Before copying, set the pictures aside; then repeat every line below verbatim.

---- TASK INPUT

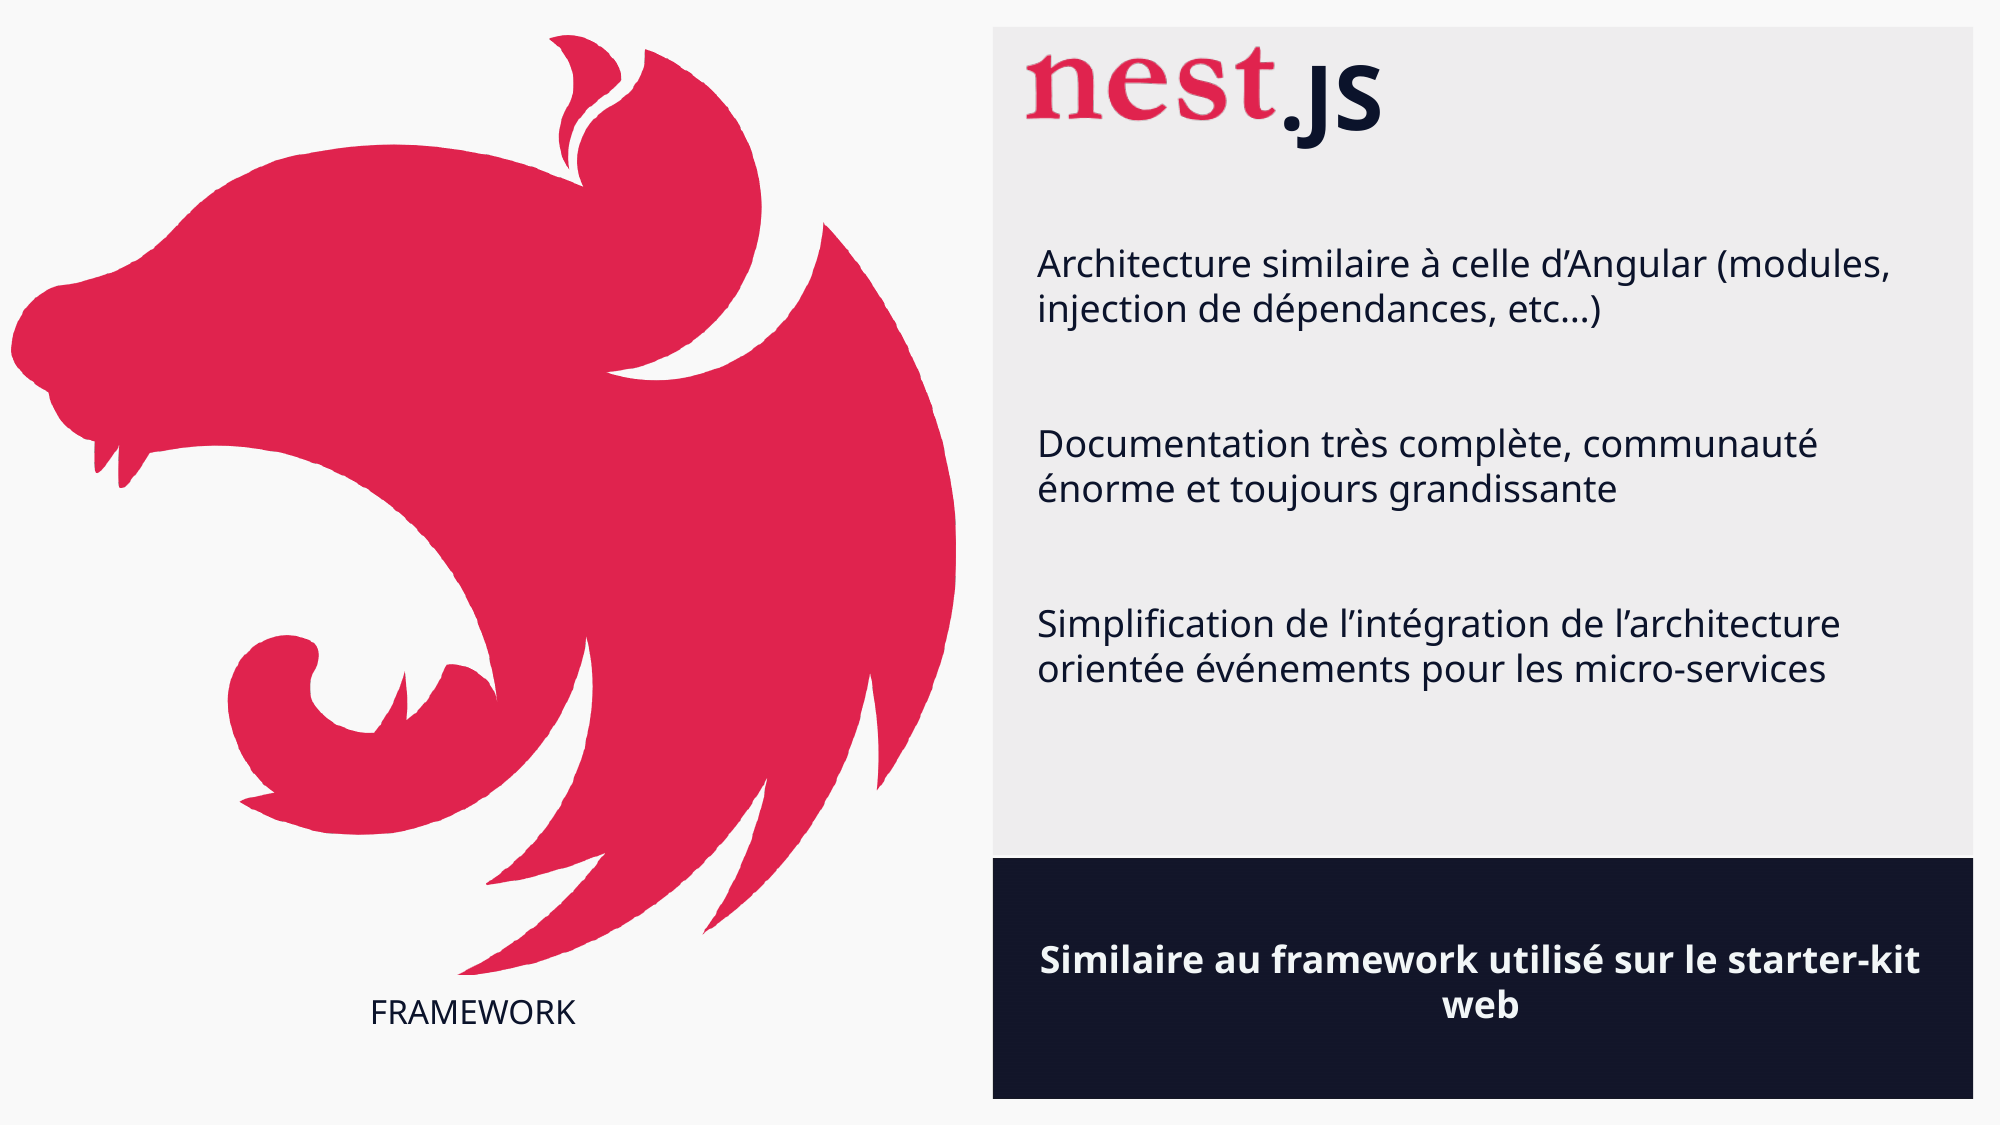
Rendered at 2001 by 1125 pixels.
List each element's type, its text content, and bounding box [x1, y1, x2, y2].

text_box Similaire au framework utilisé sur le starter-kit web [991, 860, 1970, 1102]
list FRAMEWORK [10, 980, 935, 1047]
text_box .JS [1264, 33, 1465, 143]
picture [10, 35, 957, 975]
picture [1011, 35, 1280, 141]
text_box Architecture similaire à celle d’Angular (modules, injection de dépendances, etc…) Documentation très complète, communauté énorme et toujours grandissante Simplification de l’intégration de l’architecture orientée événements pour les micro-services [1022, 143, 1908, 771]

--------

§ **SOLUTION FOR THIS EXERCISE**
Rendered at 2001 by 1125 pixels.
List each element's type, its text content, and bounding box [x1, y1, x2, y2].

text_box Similaire au framework utilisé sur le starter-kit web [991, 860, 1970, 1102]
list FRAMEWORK [10, 980, 935, 1047]
text_box .JS [1264, 33, 1465, 143]
picture [10, 35, 957, 975]
picture [1011, 35, 1280, 141]
text_box Architecture similaire à celle d’Angular (modules, injection de dépendances, etc…) Documentation très complète, communauté énorme et toujours grandissante Simplification de l’intégration de l’architecture orientée événements pour les micro-services [1022, 143, 1908, 771]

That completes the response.